There was a tennis court hidden in the old kitchen garden, a swimming pool beside the parterre, a private terrace outside the room of the spinning Carmen for breakfast in the sun. There were only five other guests, so it was possible to swim with the same energy as the bacchanalian dancers on the wall paper in order to start on the next gourmet tour that Madame had lined up. As a mental ‘amuse gueule’ she led us through the herb garden and gave elegant descriptions of just how each variety was used in her kitchen. The only thing that seemed strange on that warm September night was the roaring fire in the hall outside the dining room. Then came the kitchen boy bearing a huge ham. He set it on a spit and spent the following hours dripping a mixture of honey and herbs over it, patiently turning it by hand while the honey blackened and bubbled.
Another potent draw to these places is their breakfasts. We have all become so numbed by the croissant invasion of Europe that our standards seem tricky to reach, and it is rare to find a French breakfast as we feel it should be, according to our bastardized Euro-café examples; often the croissants are jaded and the brioches drier than a mouth of Kleenex. The simple truth is that frou-frou pâtisseries are not really the staple French breakfast at all. When you are presented with a basket of warm bread, home-made preserves and bowls of thick coffee it seems not to matter at all. Quite a few of them do their own baking, and if they do make croissants they crumble for the expectant audience and the brioche puff and pout as they should.
But it is not just the kitchens that make these places the havens that we so long to find. It is a formula made up of the architecture, the space in the bedrooms, the charm of the Mesdames or even the recalcitrance of some of the waiters; it is the old park land that they are set in or the village that they back on to, the smell of roses through your bedroom window or the fact that the coffee is so strong that it gives you wide open eyes for four hours afterwards; the lack of fellow guests or the roar of a Gallic row in the next room. One of the primary charms is that there is no need to grit your teeth and scream through the night, tailing the red snake and hurtling towards the white light rush, nor make a great detour to find a respite from the road.

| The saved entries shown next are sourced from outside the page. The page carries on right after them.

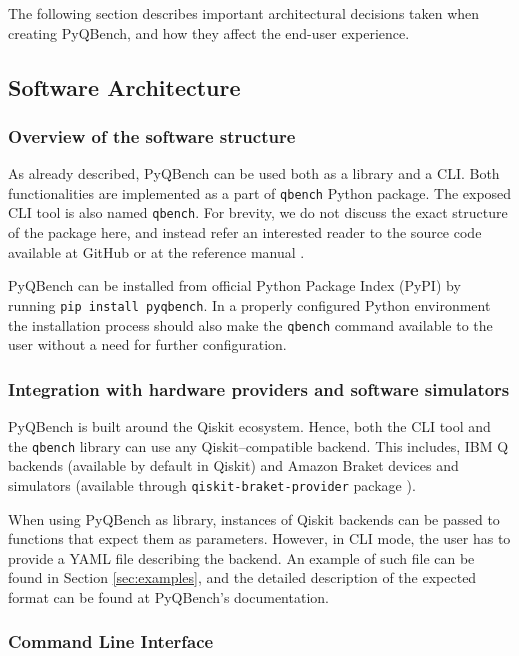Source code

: \documentclass[preprint,12pt, a4paper, dvipsnames]{elsarticle}
\newcommand{\1}{{\rm 1\hspace{-0.9mm}l}}
\theoremstyle{definition}
\begin{document}
The following section describes important architectural decisions taken when creating PyQBench, and
how they affect the end-user experience.

\subsection{Software Architecture}\label{sec:sortware-architecture}

\subsubsection{Overview of the software structure}
As already described, PyQBench can be used both as a library and a CLI. Both functionalities are
implemented as a part of \texttt{qbench} Python package. The exposed CLI tool is also named
\texttt{qbench}. For brevity, we do not discuss the exact structure of the package here, and instead
refer an interested reader to the source code available at GitHub \cite{pyqbenchgithub} or at the reference manual
\cite{pyqbenchdocs}.

PyQBench can be installed from official Python Package Index (PyPI) by running \texttt{pip install
pyqbench}. In a properly configured Python environment the installation process should also make the
\texttt{qbench} command available to the user without a need for further configuration.

\subsubsection{Integration with hardware providers and software simulators}

PyQBench is built around the Qiskit \cite{qiskit} ecosystem. Hence, both the CLI tool and the
\texttt{qbench} library can use any Qiskit--compatible backend. This includes, IBM Q
backends (available by default in Qiskit) and Amazon Braket devices and simulators (available
through \texttt{qiskit-braket-provider} package \cite{qiskit-braket-provider, qiskit-braket-provider-github}).

When using PyQBench as library, instances of Qiskit backends can be passed to functions that expect
them as parameters. However, in CLI mode, the user has to provide a YAML file describing the
backend. An example of such file can be found in Section \ref{sec:examples}, and the detailed description of
the expected format can be found at PyQBench's documentation.

\subsubsection{Command Line Interface}
\label{sec:cli}
\end{document}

For every good find there is another that will fill you with horror, like the monk mad Madame in Nuits-St-George; the place where the furniture was covered in cling film and the food just as thick in aspic; the time when the brioche were not so much Kleenex as escapees from an arms depot and the one where the resident cats made love and war all night.

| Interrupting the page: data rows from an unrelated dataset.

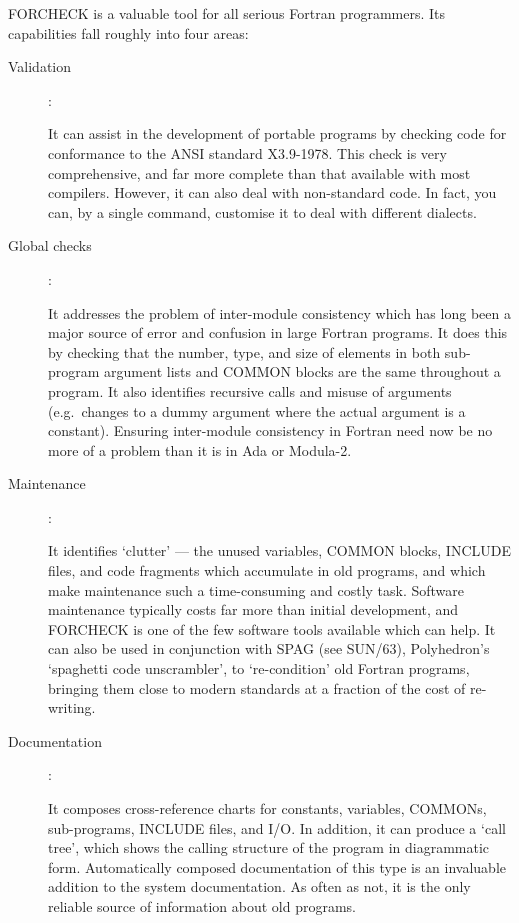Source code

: \documentclass[11pt,twoside]{article}
\newcommand{\xref}[3]{#1}
\begin{document}
FORCHECK is a valuable tool for all serious Fortran programmers.
Its capabilities fall roughly into four areas:
\begin{description}
\item [Validation]:

It can assist in the development of portable programs by checking code for
conformance to the ANSI standard X3.9-1978.
This check is very comprehensive, and far more complete than that available
with most compilers.
However, it can also deal with non-standard code.
In fact, you can, by a single command, customise it to deal with
different dialects.

\item [Global checks]:

It addresses the problem of inter-module consistency which has long been a
major source of error and confusion in large Fortran programs.
It does this by checking that the number, type, and size of elements in both
sub-program argument lists and COMMON blocks are the same throughout a program.
It also identifies recursive calls and misuse of arguments (e.g.\ changes
to a dummy argument where the actual argument is a constant).
Ensuring inter-module consistency in Fortran need now be no more of a problem
than it is in Ada or Modula-2.

\item [Maintenance]:

It identifies `clutter' --- the unused variables, COMMON blocks, INCLUDE files,
and code fragments which accumulate in old programs, and which make maintenance
such a time-consuming and costly task.
Software maintenance typically costs far more than initial development, and
FORCHECK is one of the few software tools available which can help.
It can also be used in conjunction with SPAG
(see \xref{SUN/63}{sun63}{}), Polyhedron's
`spaghetti code unscrambler', to `re-condition' old Fortran programs, bringing
them close to modern standards at a fraction of the cost of re-writing.

\item [Documentation]:

It composes cross-reference charts for constants, variables, COMMONs,
sub-programs, INCLUDE files, and I/O.
In addition, it can produce a `call tree', which shows the calling structure
of the program in diagrammatic form.
Automatically composed documentation of this type is an invaluable addition
to the system documentation.
As often as not, it is the only reliable source of information about old
programs.
\end{description}
\end{document}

The safest way to avoid disasters is to know what you want and then ring and find out if they have it or anything close to your needs. Every book shop now has several of the glossy guides that cover the ins and outs of châteaux hopping, the most succinct probably being Relais and Châteaux, produced by the people who give the places their confort grading, though be wary as they frequently soar into verbal orbit in advertorial fashion.
A twenty-four hour gap between a meeting and your return, a day‘s delay in getting home at the end of a holiday, a long week end or just a short escape in the middle of a grey week—all good reasons to find a châteaux off the main drag. If there is no reason to stop and stay, try to invent one, because it seems a sad omission to waste the divine intervention that plopped the péages around so many fine hostelleries, manoirs and châteaux.